Question

If Kc = 1.7E8 at 600 K and reacts according to the equation 2SO2(g) + O2(g) <=> 2SO3(g), and at equilibrium, the partial pressure of SO3 is 200 atm and the partial pressure of O2 is 170 atm, what is the partial pressure of SO2?

I tried making an ICE table, and I got that x is equal to 100, but I can't apply it to my SO2 column because I don't know the initial partial pressure. I even tried to allow the initial SO2 pressure to be a variable and had my equilibrium = A - 2x where A is the initial pressure. But that didn't turn out right. How do I do this?

Answer 1

An ICE table works when you're dealing with a system that IS NOT in equilibrium! Remember, the "C" stands for change - this is the change each reactant/product must undergo to reach an equilibrium concentration/partial pressure.

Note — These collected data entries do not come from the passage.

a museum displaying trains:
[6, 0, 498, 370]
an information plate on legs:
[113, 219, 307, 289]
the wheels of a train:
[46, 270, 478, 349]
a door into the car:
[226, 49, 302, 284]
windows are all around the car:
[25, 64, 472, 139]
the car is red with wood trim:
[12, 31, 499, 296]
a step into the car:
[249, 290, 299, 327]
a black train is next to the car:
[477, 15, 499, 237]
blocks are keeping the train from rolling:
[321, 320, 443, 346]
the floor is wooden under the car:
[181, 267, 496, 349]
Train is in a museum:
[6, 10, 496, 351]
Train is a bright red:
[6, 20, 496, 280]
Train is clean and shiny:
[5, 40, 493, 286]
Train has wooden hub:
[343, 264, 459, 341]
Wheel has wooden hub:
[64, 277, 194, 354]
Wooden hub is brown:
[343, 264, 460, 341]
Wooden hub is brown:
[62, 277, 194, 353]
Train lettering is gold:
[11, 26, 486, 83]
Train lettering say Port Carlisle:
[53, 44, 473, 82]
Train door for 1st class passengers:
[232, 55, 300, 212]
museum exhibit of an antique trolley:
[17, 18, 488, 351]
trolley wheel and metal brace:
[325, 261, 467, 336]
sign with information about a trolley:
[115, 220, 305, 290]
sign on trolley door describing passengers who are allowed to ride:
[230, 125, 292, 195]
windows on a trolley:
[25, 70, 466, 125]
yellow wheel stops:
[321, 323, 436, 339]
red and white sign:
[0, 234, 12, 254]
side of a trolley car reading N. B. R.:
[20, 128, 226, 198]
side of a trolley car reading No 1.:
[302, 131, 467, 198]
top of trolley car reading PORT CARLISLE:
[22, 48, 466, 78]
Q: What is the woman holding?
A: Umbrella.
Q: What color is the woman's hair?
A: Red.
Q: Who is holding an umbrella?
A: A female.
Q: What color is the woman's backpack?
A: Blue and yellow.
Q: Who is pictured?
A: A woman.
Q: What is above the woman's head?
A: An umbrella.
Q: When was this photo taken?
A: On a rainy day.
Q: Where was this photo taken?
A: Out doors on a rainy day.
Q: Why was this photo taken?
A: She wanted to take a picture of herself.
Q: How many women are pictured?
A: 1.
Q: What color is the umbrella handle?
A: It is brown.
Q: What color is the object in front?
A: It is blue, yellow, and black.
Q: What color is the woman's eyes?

The question tells you that you're system is ALREADY in equilibrium. That means you can just set up your Kc equation, including the partial pressures already given, and solve for the unknown! Hope that helps!

Answer 2

Be careful in your problem you have the value of Kc (that is defined based in the equilibrium concentrations) and Kp is defined with the equilibrium partial pressures.
Besides as @matt101 mention your system it is at the Equilibrium, the value of Kc given in your problem is going to be different that the Kp that you need to solve the problem because the change in number of moles is different than 0.

Answer 3

You're right @Cuanchi - that's what happens when I read the question too fast!

@kyeong the way to solve the problem is the same, just convert Kc into Kp using the following equation: Kp = Kc (RT)^Δn

Does that equation look familiar?

Answer 4

Yeah, it does! Thank you so much!